**REQUEST:** The lines below that include "input" are to be found and copied.

====

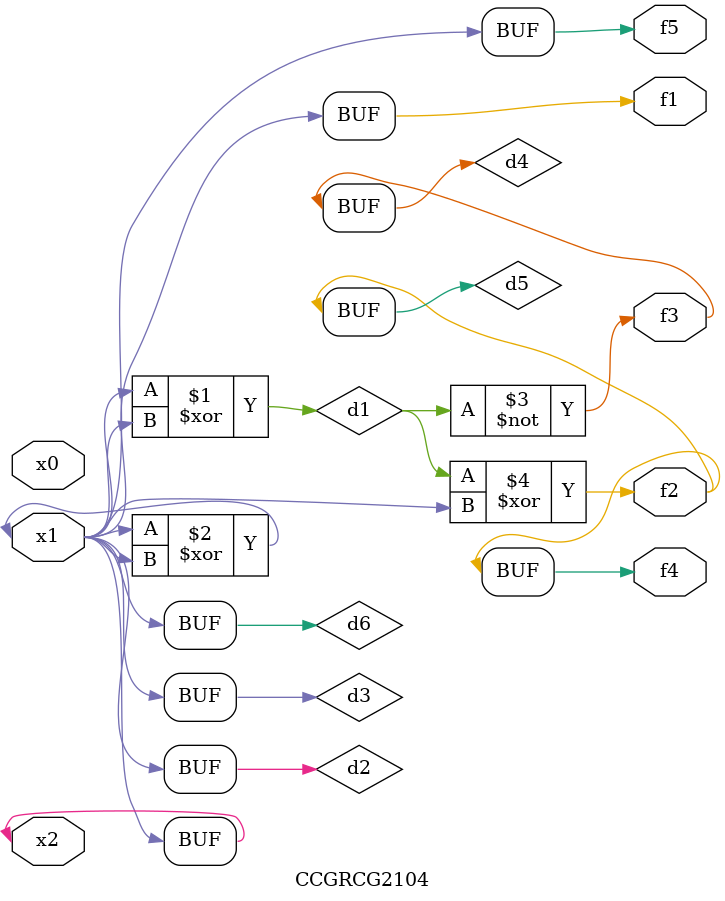
<source format=v>
module CCGRCG2104(
	input x0, x1, x2,
	output f1, f2, f3, f4, f5
);

	wire d1, d2, d3, d4, d5, d6;

	xor (d1, x1, x2);
	buf (d2, x1, x2);
	xor (d3, x1, x2);
	nor (d4, d1);
	xor (d5, d1, d2);
	buf (d6, d2, d3);
	assign f1 = d6;
	assign f2 = d5;
	assign f3 = d4;
	assign f4 = d5;
	assign f5 = d6;
endmodule

</source>
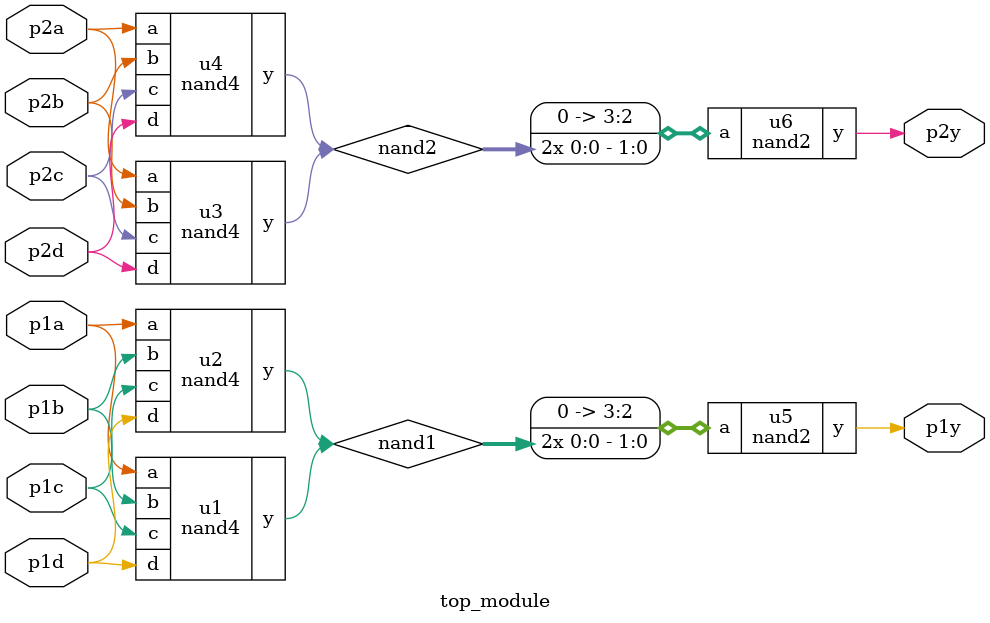
<source format=sv>
module nand4 (input a, input b, input c, input d, output y);
  assign y = ~(a & b & c & d);
endmodule
module nand2 (input [3:0] a, output y);
  assign y = ~(a[0] & a[1] & a[2] & a[3]);
endmodule
module top_module(
  input p1a, 
  input p1b, 
  input p1c, 
  input p1d, 
  output p1y, 
  input p2a, 
  input p2b, 
  input p2c, 
  input p2d, 
  output p2y
);

  wire nand1;
  wire nand2;

  nand4 u1 (
    .a(p1a),
    .b(p1b),
    .c(p1c),
    .d(p1d),
    .y(nand1)
  );

  nand4 u2 (
    .a(p1a),
    .b(p1b),
    .c(p1c),
    .d(p1d),
    .y(nand1)
  );

  nand4 u3 (
    .a(p2a),
    .b(p2b),
    .c(p2c),
    .d(p2d),
    .y(nand2)
  );

  nand4 u4 (
    .a(p2a),
    .b(p2b),
    .c(p2c),
    .d(p2d),
    .y(nand2)
  );

  nand2 u5 (
    .a({nand1, nand1}),
    .y(p1y)
  );

  nand2 u6 (
    .a({nand2, nand2}),
    .y(p2y)
  );
  
endmodule

</source>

====

**FINISHED TASK:**
	input x0, x1, x2,
module nand4 (input a, input b, input c, input d, output y);
module nand2 (input [3:0] a, output y);
  input p1a, 
  input p1b, 
  input p1c, 
  input p1d, 
  input p2a, 
  input p2b, 
  input p2c, 
  input p2d, 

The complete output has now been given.